SQL Server Business Intelligence

SQL SERVER 2005 & 2008 IS THE MAIN THEME OF THIS BLOG

Tuesday, July 31, 2007

How do we extract latest data from source system

Until SQL Server 2008 is released and implemented we all have to work with various work around to retrieve only latest data from source systems.

In the previous projects I was fortunate in a way that source system was either Oracle or flat files with only changed / new data. Oracle and other major DB vendors had Change Data Capture for a long time.

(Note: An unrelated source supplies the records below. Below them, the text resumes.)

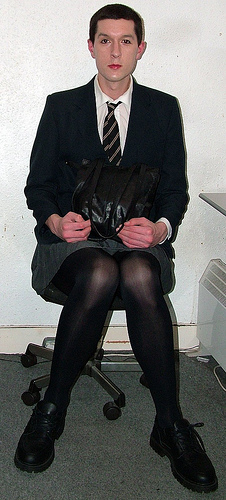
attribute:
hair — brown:
[77, 1, 145, 29]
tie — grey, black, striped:
[102, 100, 122, 166]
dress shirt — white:
[92, 72, 132, 155]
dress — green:
[32, 238, 173, 289]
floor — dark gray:
[0, 352, 225, 498]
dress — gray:
[30, 243, 174, 298]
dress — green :
[32, 228, 175, 294]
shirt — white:
[91, 72, 134, 164]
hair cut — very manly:
[81, 0, 146, 45]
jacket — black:
[24, 74, 189, 258]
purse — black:
[68, 156, 160, 239]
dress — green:
[30, 235, 176, 295]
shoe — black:
[11, 399, 65, 472]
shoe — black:
[147, 413, 218, 493]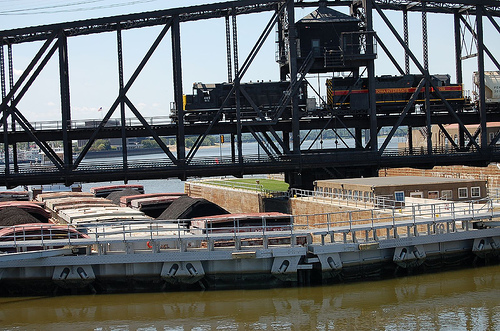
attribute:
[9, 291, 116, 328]
water — brown, green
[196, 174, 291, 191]
grass — green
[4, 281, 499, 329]
water — green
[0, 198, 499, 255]
railing — gray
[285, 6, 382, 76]
building — small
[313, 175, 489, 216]
building — small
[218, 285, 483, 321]
water — calm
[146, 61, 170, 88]
sky — overcast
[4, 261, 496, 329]
water — calm, brown, murky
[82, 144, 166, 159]
ship — large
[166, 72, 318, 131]
engine — lead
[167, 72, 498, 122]
train — black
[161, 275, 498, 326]
water surface — reflecting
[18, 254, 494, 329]
water — reflecting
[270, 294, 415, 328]
water — brown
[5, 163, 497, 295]
ferry — big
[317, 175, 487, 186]
roof — flat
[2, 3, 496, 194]
bridge — black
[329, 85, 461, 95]
stripe — orange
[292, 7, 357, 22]
roof — pointed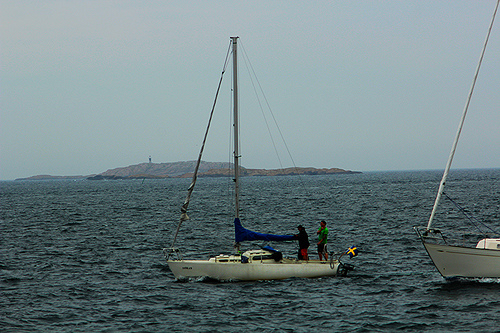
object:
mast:
[229, 30, 242, 252]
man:
[314, 217, 331, 262]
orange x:
[346, 245, 358, 256]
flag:
[345, 242, 361, 258]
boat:
[421, 5, 498, 287]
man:
[290, 218, 312, 268]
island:
[83, 160, 363, 181]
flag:
[229, 215, 293, 247]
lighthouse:
[147, 155, 154, 162]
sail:
[234, 217, 299, 242]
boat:
[156, 33, 363, 285]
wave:
[172, 275, 227, 289]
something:
[292, 241, 312, 264]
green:
[314, 226, 334, 246]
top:
[221, 30, 243, 50]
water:
[0, 173, 500, 333]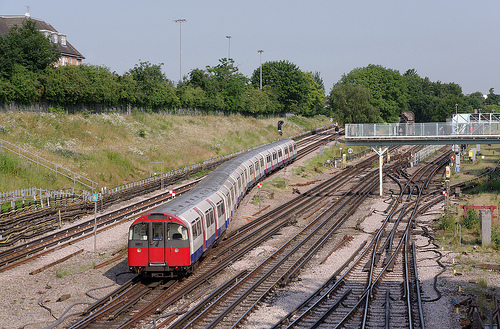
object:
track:
[69, 276, 210, 329]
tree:
[249, 58, 327, 116]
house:
[0, 3, 87, 70]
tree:
[0, 14, 63, 71]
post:
[173, 17, 187, 83]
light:
[174, 19, 188, 24]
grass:
[272, 177, 287, 190]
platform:
[341, 121, 500, 198]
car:
[125, 202, 207, 283]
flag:
[256, 182, 262, 188]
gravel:
[246, 195, 395, 328]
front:
[126, 211, 191, 279]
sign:
[148, 212, 168, 220]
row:
[79, 192, 428, 213]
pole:
[58, 209, 62, 229]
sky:
[1, 0, 499, 95]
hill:
[0, 111, 333, 213]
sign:
[460, 203, 500, 219]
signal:
[277, 120, 285, 135]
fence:
[0, 98, 306, 118]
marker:
[465, 150, 473, 163]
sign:
[92, 193, 98, 202]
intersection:
[377, 207, 419, 235]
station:
[0, 106, 500, 327]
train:
[124, 134, 300, 281]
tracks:
[202, 308, 232, 329]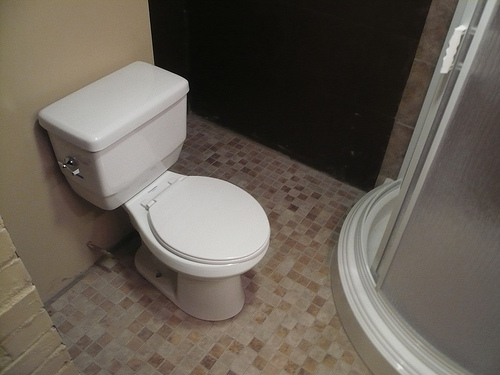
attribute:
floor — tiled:
[250, 140, 311, 205]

SQL Server 2008 is going to provide the same feature and functionality. You can find out more about SQL Server 2008 CDC feature here.

Each source table has either CreateDate and ModifyDate column. If these columns are there we extract all the records anything greater than we have extracted last. I store last extract datetime stamp for each table in a control table, which is used within SSIS package to extract only the latest record.

I use a SP similar to the one shown below to update the control table with the last extract datetime stamp.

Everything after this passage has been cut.